In a perfect world, it would be wonderful if working from home would get the respect that it deserves. Instead, there are the misconceptions that just tweak you off every time you hear them. Here are just a few:

  • Spouses that expect you to cook and clean because you are physically in the home even though you are actually working a business. So you might here things like “what do you do all day” when they know very much what you do or “well I work all day”.
  • Friends joke that you are “living the life of Reilly” because you get to lounge around all day in your sweatpants.
  • Kids don’t respect the closed door or the “office hours” and run in and out of the office constantly because you are accessible to them when you work from home.
  • Teachers look at you sideways because you are not always volunteering in the classroom since “you have so much time on your hands”.

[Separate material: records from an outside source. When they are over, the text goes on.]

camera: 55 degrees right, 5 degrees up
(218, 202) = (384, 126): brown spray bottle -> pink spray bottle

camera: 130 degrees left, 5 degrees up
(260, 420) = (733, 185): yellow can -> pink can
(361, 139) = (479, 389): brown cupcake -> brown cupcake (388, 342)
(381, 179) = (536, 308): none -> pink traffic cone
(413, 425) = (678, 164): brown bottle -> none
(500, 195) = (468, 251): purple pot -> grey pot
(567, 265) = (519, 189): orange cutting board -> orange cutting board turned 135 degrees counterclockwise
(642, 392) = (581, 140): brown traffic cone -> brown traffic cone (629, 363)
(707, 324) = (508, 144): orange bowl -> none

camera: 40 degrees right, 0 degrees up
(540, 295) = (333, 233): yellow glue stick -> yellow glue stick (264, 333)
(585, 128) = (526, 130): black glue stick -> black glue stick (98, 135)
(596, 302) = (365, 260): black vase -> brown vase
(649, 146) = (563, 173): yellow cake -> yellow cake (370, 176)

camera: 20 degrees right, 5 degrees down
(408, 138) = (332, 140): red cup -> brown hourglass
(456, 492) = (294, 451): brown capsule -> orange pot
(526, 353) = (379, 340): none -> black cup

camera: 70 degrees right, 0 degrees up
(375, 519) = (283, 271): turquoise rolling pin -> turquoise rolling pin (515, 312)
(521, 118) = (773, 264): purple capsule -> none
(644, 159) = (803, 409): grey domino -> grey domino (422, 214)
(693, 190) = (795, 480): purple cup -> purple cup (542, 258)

It’s hard, but manageable if you can follow these simple steps for setting boundaries for your home business:

  • Dress for work – Get up just like the rest of your family and get dressed as you would for the office. This lets them know that you are in work mode.
  • Keep a calendar of family and business events – Everyone needs to add their activities to this calendar. Avoid scheduling family stuff during designated business hours and vice versa. If it looks like you are free when you are not, explain that it is work time.
  • Set the stage for work – Hang a sign on your door to let others know that you are busy. This sends a clear message to those who can read. For younger children, instruct sitters and older family members to handle anything that doesn’t involve threat of imminent death when you are in “Do Not Disturb” mode.
  • Be flexible – How many times have we heard this? Moms are multi-taskers of the first order. When it is important to complete a project or talk to a client, try to do so when the house is quiet. You are fighting a losing battle at 5 pm but may have a ghost of a chance to get crucial business done at 5 am. Work around your family so that they don’t feel slighted and neither does your business. But there are times when you can ask for the assistance of your family, to make them feel included whether it’s stuffing envelopes or filling boxes, it’s more cost-effective to use them then to outsource certain tasks.

From the very beginning, drawing the boundary lines is crucial. Everyone will know your expectations and will understand the validity of what you do and how important it is. Good communication is the key here.